当前位置: 首页 > 工具软件 > acwj > 使用案例 >

【acwj】03, Operator Precedence 运算符优先级

卢枫涟
2023-12-01

搬运自https://github.com/DoctorWkt/acwj,一个介绍如何使用C语言编写一个可自举的类C语言编译器的说明。进行了粗略的翻译。

【acwj】03, Operator Precedence 运算符优先级

We saw in the previous part of our compiler writing journey that a parser doesn’t necessarily enforce the semantics of our language. It only enforces the syntax and structural rules of the grammar.

在编译器编写过程的前一部分中,我们看到解析器不一定强制执行我们语言的语义。它只执行语法的语法和结构规则。

We ended up with code that calculates the wrong value of expressions like 2 * 3 + 4 * 5, because the code created an AST that looks like:

我们最终得到的代码计算了错误的表达式值,如2*3+4*5,因为该代码创建了一个如下所示的AST:

     *
    / \
   2   +
      / \
     3   *
        / \
       4   5

而不是

          +
         / \
        /   \
       /     \
      *       *
     / \     / \
    2   3   4   5

To solve this, we have to add code to our parser to perform operator precedence. There are (at least) two ways of doing this:

  • Making the operator precedence explicit in the language’s grammar
  • Influencing the existing parser with an operator precedence table

为了解决这个问题,我们不得不往我们的解析器里增加代码来实现运算符优先级。至少有两种方法能实现:

  • 使运算优先级在语言的语法中显示表达
  • 使用运算符优先级表修正现有解析器

Making the Operator Precedence Explicit 使运算优先级显示表达

Here is our grammar from the last part of the journey:

以下是我们上一个部分的语法:

expression: number
          | expression '*' expression
          | expression '/' expression
          | expression '+' expression
          | expression '-' expression
          ;

number:  T_INTLIT
         ;

Note that there is no differentiation between any of the four maths operators. Let’s tweak the grammar so that there is a difference:

注意,四个数学运算符之间没有区别。让我们调整语法,使其发生改变:

expression: additive_expression
    ;

additive_expression:
      multiplicative_expression
    | additive_expression '+' multiplicative_expression
    | additive_expression '-' multiplicative_expression
    ;

multiplicative_expression:
      number
    | number '*' multiplicative_expression
    | number '/' multiplicative_expression
    ;

number:  T_INTLIT
         ;
S->A
A->B|A+B|A-B
B->C|C*B|C/B
C->0|1|...|9

We now have two types of expressions: additive expressions and multiplicative expressions. Note that the grammar now forces the numbers to be part of multiplicative expressions only. This forces the ‘*’ and ‘/’ operators to bind more tightly to the numbers on either side, thus having higher precedence.

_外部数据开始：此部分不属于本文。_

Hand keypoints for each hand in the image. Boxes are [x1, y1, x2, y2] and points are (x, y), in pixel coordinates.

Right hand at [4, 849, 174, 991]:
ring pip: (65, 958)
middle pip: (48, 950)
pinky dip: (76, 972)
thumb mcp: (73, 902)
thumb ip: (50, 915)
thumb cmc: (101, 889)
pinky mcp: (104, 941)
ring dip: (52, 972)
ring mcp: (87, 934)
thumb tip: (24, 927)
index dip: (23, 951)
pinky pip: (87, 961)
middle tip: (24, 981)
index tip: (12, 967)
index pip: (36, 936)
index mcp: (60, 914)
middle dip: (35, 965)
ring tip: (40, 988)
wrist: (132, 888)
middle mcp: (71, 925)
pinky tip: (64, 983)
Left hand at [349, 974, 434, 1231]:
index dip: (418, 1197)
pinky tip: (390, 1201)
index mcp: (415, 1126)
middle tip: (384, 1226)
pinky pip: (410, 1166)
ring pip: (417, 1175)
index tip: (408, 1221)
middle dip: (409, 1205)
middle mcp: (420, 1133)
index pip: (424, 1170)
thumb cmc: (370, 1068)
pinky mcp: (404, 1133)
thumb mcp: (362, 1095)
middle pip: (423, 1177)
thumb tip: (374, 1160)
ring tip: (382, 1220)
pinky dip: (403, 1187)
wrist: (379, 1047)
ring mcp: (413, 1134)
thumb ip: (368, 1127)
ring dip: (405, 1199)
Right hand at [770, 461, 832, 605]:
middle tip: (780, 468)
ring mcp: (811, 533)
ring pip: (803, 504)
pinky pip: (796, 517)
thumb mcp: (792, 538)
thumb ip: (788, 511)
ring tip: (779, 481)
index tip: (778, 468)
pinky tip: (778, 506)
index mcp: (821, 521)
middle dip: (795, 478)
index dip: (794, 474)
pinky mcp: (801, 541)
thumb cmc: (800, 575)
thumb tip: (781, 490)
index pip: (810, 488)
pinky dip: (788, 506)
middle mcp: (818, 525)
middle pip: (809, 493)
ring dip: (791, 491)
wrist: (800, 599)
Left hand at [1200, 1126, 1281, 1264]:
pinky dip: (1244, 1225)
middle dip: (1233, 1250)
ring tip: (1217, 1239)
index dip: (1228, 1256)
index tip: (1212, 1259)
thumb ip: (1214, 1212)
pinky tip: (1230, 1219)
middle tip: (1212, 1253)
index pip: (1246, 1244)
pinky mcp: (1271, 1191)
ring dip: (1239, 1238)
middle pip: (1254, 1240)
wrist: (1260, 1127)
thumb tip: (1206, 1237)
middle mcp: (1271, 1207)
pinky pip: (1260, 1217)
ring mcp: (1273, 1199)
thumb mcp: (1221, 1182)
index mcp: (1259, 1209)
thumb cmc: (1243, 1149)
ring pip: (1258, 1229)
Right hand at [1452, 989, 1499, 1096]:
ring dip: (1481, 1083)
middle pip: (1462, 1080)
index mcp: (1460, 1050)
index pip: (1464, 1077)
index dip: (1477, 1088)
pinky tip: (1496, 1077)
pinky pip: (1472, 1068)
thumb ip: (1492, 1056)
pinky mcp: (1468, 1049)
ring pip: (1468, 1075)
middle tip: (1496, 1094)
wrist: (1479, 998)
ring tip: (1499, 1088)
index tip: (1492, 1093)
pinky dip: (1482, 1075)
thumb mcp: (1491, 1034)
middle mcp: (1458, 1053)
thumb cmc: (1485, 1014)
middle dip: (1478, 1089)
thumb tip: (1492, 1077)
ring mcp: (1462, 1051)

我们现在有两种类型的表达式:加法表达式和乘法表达式。注意,语法现在强制数字只作为乘法表达式的一部分。这迫使“*”和“/”运算符与两边的数字绑定得更紧密,从而具有更高的优先级。

Any additive expression is actually either a multiplicative expression by itself, or an additive (i.e. multiplicative) expression followed by a ‘+’ or ‘-‘ operator then another multiplicative expression. The additive expression is now at a much lower predencence than the multiplicative expression.

任何加法表达式实际上要么是一个乘法表达式本身,要么是一个加法(即乘法)表达式,后跟一个“+”或“-”运算符,然后是另一个乘法表达式。加法表达式现在比乘法表达式的优先级低得多。

Doing The Above in the Recursive Descent Parser 在递归下降解析器中执行上述操作

How do we take the above version of our grammar and implement it into our recursive descent parser? I’ve done this in the file expr2.c and I’ll cover the code below.

我们如何将上述版本的语法实现到递归下降解析器中?我已经在expr2.c文件中完成了这项工作,我将介绍下面的代码。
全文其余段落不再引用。